Some commenters are not happy. “Maybe we should give our place of work, Social Security number and where our kids go to school too. Just in case the other information is not enough for somebody to stalk us,” one complains. Another sneers that Davy should consult a lawyer: “The unintended legal consequences of this could put him out on the street and the Times under new ownership. I wouldn’t mind owning it. I’d shut it down and donate the building to the San Diego Minutemen.”
Sounds like someone is in desperate need of an activist judge. (Disclosure: I write a weekly column for the NCT.)
Stadium Woes Here, Stadium Woes There:
There’s new talk of an NFL stadium in downtown L.A., which might be in the hunt to woo away the Chargers. But there are lots of challenges. Meanwhile, a Yahoo story says the Bolts are one of only two teams — the other’s not well liked in these parts — likely to head to L.A.
Dream On, People:
Hey, here’s some good news: a new report says San Diego homes will gain 3.5 percent of their value over the next year, making us the strongest housing market in the country.

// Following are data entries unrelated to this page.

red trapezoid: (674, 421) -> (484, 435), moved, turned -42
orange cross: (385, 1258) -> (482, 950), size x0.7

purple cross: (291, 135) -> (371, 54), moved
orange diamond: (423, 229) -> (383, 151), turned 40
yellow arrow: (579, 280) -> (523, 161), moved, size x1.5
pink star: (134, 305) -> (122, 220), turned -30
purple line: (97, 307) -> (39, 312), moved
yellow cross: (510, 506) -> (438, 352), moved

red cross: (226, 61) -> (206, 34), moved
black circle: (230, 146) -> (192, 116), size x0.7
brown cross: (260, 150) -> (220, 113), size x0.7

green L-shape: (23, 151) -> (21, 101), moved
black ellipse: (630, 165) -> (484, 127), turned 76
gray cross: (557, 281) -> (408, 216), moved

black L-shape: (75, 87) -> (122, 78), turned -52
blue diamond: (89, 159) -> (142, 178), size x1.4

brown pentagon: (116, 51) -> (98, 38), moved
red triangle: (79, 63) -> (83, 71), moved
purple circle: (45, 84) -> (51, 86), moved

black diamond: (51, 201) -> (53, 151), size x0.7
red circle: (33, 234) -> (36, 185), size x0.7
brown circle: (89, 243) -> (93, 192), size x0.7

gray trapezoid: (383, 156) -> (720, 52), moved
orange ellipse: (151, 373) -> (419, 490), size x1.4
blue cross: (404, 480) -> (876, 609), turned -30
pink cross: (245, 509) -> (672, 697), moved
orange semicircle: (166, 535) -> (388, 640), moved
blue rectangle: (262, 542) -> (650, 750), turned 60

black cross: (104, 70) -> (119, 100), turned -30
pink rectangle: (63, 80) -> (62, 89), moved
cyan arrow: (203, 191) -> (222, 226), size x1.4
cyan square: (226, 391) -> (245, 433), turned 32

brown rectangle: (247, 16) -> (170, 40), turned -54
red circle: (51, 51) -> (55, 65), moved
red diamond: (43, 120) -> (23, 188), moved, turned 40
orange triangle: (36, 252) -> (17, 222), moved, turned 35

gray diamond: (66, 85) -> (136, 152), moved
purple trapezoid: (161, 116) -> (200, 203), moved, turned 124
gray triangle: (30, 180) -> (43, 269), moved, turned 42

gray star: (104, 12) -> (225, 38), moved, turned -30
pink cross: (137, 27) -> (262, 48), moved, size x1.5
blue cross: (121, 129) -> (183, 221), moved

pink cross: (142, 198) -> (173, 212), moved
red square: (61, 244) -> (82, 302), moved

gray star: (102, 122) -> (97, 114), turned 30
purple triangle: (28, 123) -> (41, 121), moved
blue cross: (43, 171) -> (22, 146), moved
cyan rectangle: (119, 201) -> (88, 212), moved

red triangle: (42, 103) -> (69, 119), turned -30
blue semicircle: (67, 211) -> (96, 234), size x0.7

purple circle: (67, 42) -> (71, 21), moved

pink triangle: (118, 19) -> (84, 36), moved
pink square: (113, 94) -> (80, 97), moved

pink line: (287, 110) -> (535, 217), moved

I contacted our resident hope-killer, curmudgeonly real-estate guru Rich Toscano, to see if he’d like to throw cold water on this prediction. He headed to the icebox and came back with this:
It’s fun to pretend. These people are trying to give the idea that they can predict, to the nearest one-tenth of a percent, how much home prices will have changed exactly one year out. That is silly enough on its own; it’s downright ridiculous at a time when the housing market is highly dependent on a government intervention effort that is both unprecedented in scope and subject to change with the political winds.
O (Coronado) Christmas Tree:
On Christmas Eve 106 years ago, the Hotel del Coronado flipped a switch and made history — maybe.
The hotel says it was the first place in world history to festoon an outdoor Christmas tree with electric lights. “The radiant tree was the object of admiration…. Little wonder that all the children marveled, for their elders did the same,” rhapsodized The San Diego Union in a gushing 1904 story.

The tree, a pine planted years earlier on the hotel property, was actually rather spindly. And the tale may be a myth. A local medium who runs a website about the paranormal in San Diego investigated and heard from an Thomas Edison specialist who told her the hotel wasn’t the first to light an outdoor tree.